Design Article
Using nextgen PCI Express switches to eliminate network I/O bottlenecks
Steve Moore, PLX Technology
2/6/2008 3:43 PM EST
For example, when a few bytes of Ethernet data get stuck behind large packets of FC data in the root complex, the latency that is introduced by this congestion will severely impact system response time and create bandwidth limitations (see Table 1 below).
![]() |
| Table 1. Ethernet latency bandwidth tradeoffs |
The next generation of PCI Express (PCIe) switches have added many new features to mitigate the effects of having to process competing data protocols, thereby improving overall system performance.
Advanced new features such as Read Pacing, enhanced port configuration flexibility, dynamic buffer memory allocation, and the deployment of PCIe Gen2 signaling are reducing I/O bottlenecks, providing dramatic improvements in system performance in server and storage controllers.

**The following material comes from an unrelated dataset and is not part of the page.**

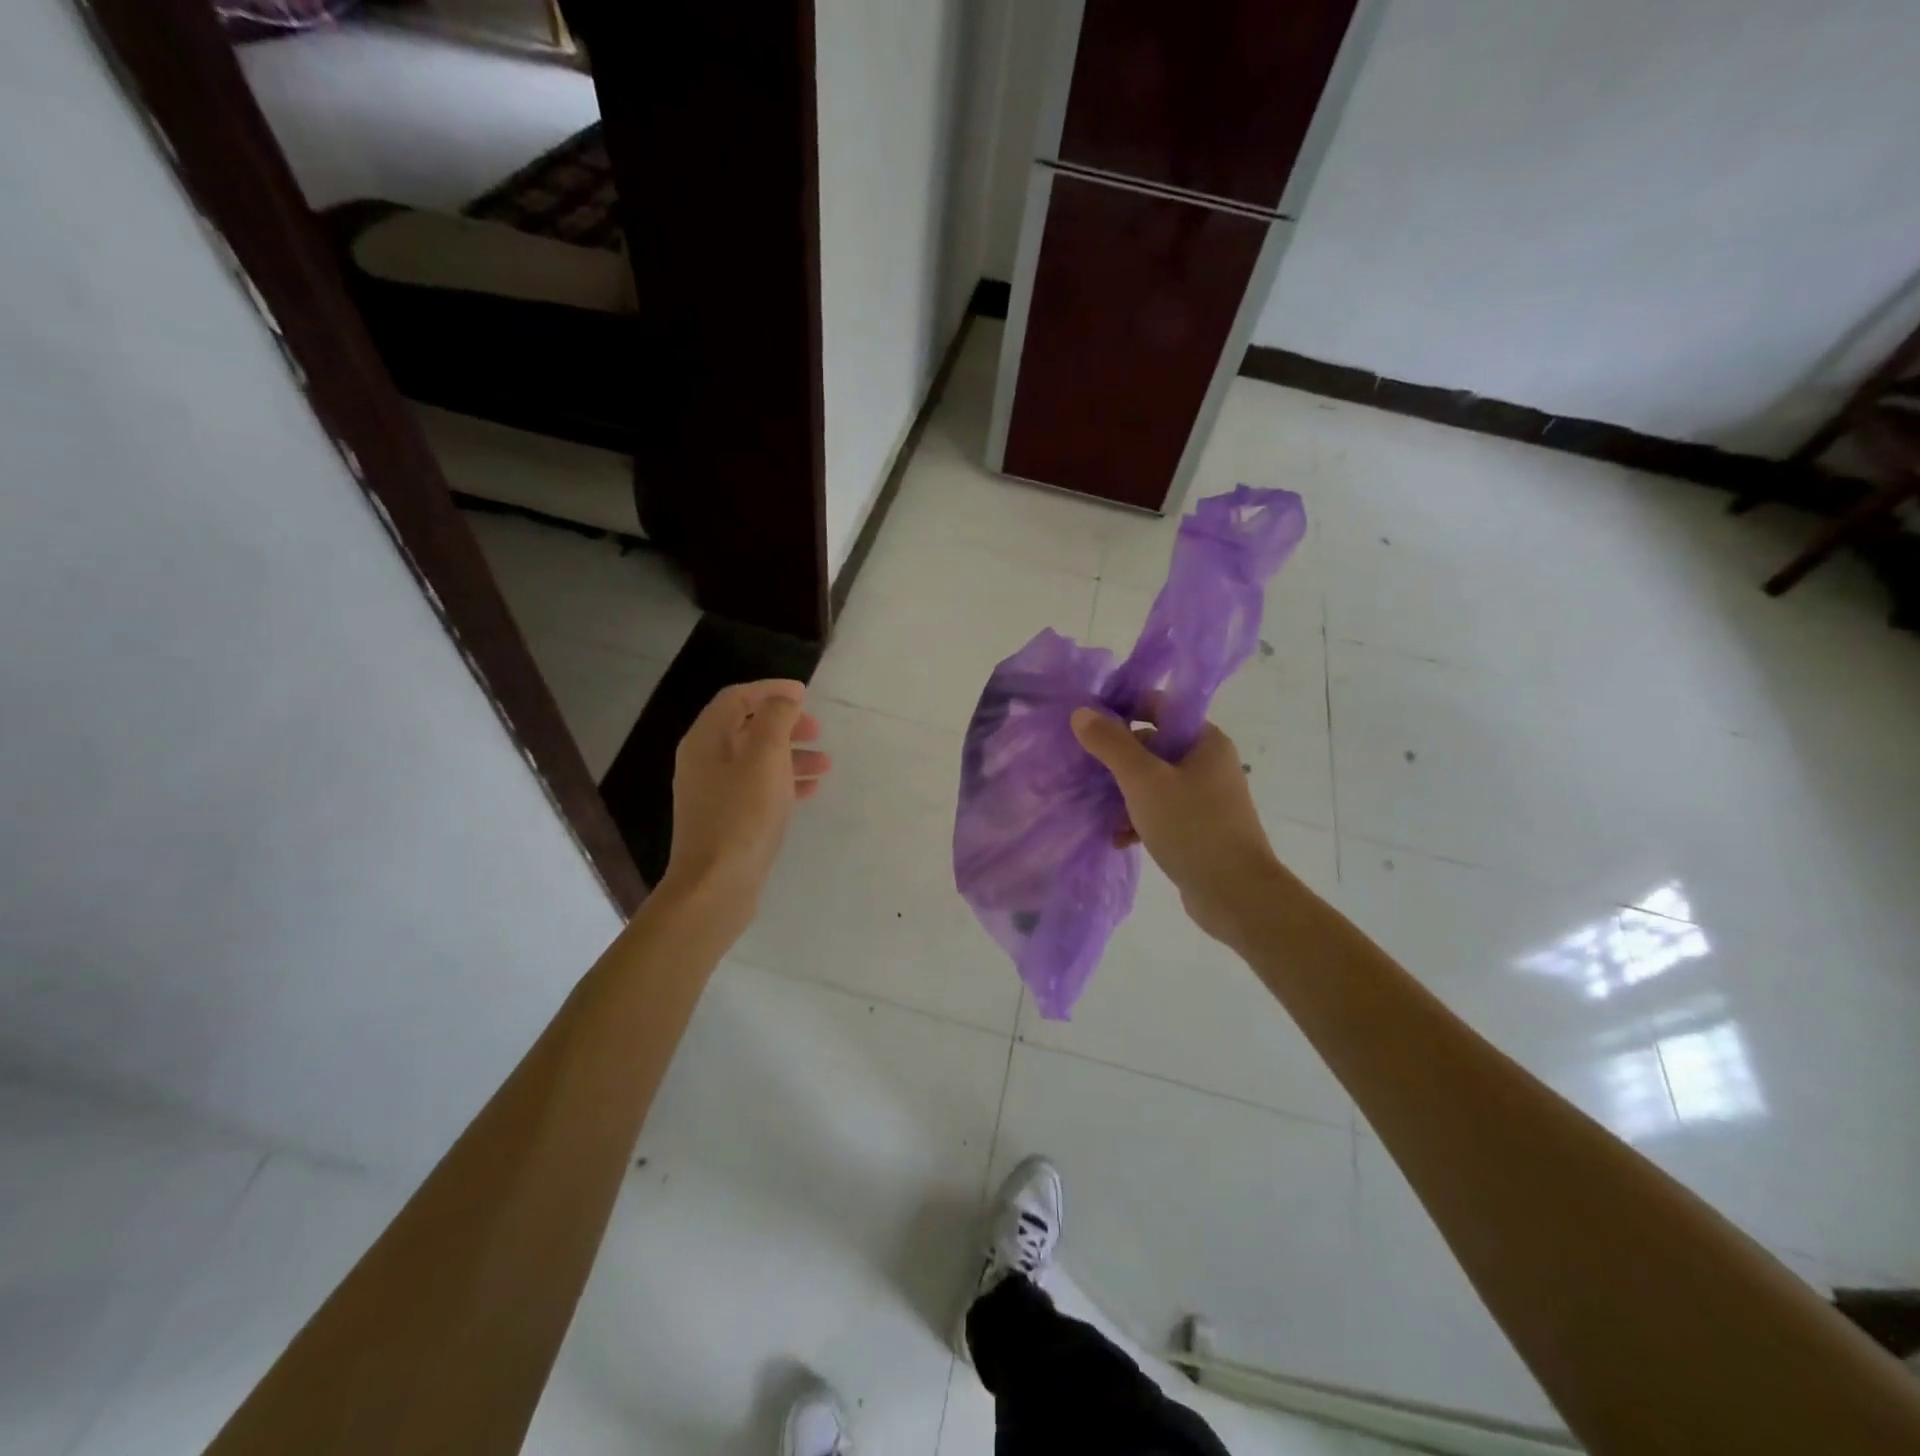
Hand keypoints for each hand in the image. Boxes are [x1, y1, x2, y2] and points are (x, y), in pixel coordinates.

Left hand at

Performance Limited by "Endpoint
Starvation"
When two or more endpoints are connected to a root complex through a
PCIe switch, with unbalanced upstream versus downstream link-widths
(and hence unbalanced bandwidths) and an uneven number of read requests
are being made by the endpoints, one endpoint inevitably dominates the
bandwidth of the root complex queue. The other endpoints suffer reduced
performance as a result. This is known as "endpoint starvation," which
can make it appear as if the system is congested and not performing
optimally.
Figure 1 below shows a
typical root complex connected to two endpoints through a PCIe switch.
In this example, there is a x8 upstream port and two x4 downstream
ports. The FC HBA is a good example of an endpoint that could dominate
the bandwidth of the root complex queues.
In this example, the FC HBA makes several 2KB read requests, which are then queued by the root complex, filling up the queues in root complex.
![]() |
| Figure 1. Endpoint starvation |
While the queues are full, the Ethernet NIC makes two 1KB read requests. The Ethernet NIC must wait for the root complex to service all of the read requests from the FC HBA before they're serviced. Thus the NIC is "starved."
Read Pacing "Feeds" the Starving
Endpoint
Endpoint starvation is solved " and the endpoint is "fed" -- with a new
PCIe switch feature called Read Pacing, which is available on the
latest Gen 2 PCIe switches.
Read Pacing provides increased system performance with a more balanced allocation of bandwidth to the downstream ports of the switch. With Read Pacing, the switch can apply rules to prevent one port from overwhelming the completion bandwidth or buffering in the system.
Figure 2 below shows the same example, with a FC HBA and an Ethernet NIC on the downstream ports of a switch which aggregates traffic into a root complex. The FC HBA makes several 2KB read requests.
![]() |
| Figure 2. Read pacing eliminates endpoint starvation |
With Read Pacing, the switch controls the number of the FC HBA's read requests forwarded through at a time. Programmable registers in the switch control the number of read requests forwarded to the root complex.
As the Ethernet NIC makes its two 1KB read requests, the switch allows both read requests through, thus balancing the flow of data from both endpoints. As shown in Figure 2, a 2KB read for the FC HBA through the root complex is immediately followed by two 1KB reads for the Ethernet NIC, resulting in balanced traffic for each endpoint.
Read Pacing allows the Ethernet NIC to be serviced more frequently without impacting the bandwidth of the FC HBA. Hence, endpoint starvation is eliminated with Read Pacing. The chart below compares the performance improvement that can be achieved with and without using Read Pacing in a real world system, where the FC issues 16 4K read requests ahead of the Ethernet single 1K read request.
Increase Performance by Optimizing
Buffer Size Dynamically
Early PCIe switch architectures provided each port with a fixed amount
of buffer RAM. Figure 3 below compares
a typical type of buffer allocation, seen in the older switch designs,
with the new Dynamic Allocation scheme found in the latest Gen2
switches.
![]() |
| Figure 3. Dynamic allocation leads to more buffers |
In this example, a six-port switch is designed with a total of 30
packet buffers, with five buffer segments available on each port. If
only four ports are used, then the buffers allocated to the two unused
ports are wasted.
Since a larger buffer will translate into better performance, it would be nice if that unused memory could be used to increase the size of the buffers on the four ports that are being used.
In the latest Gen2 switches, it is possible to do just that. This
feature is known as Dynamic Buffer Allocation, where a shared memory
pool is available to any port, and the size of the buffer is allocated
dynamically depending on the number of ports in use.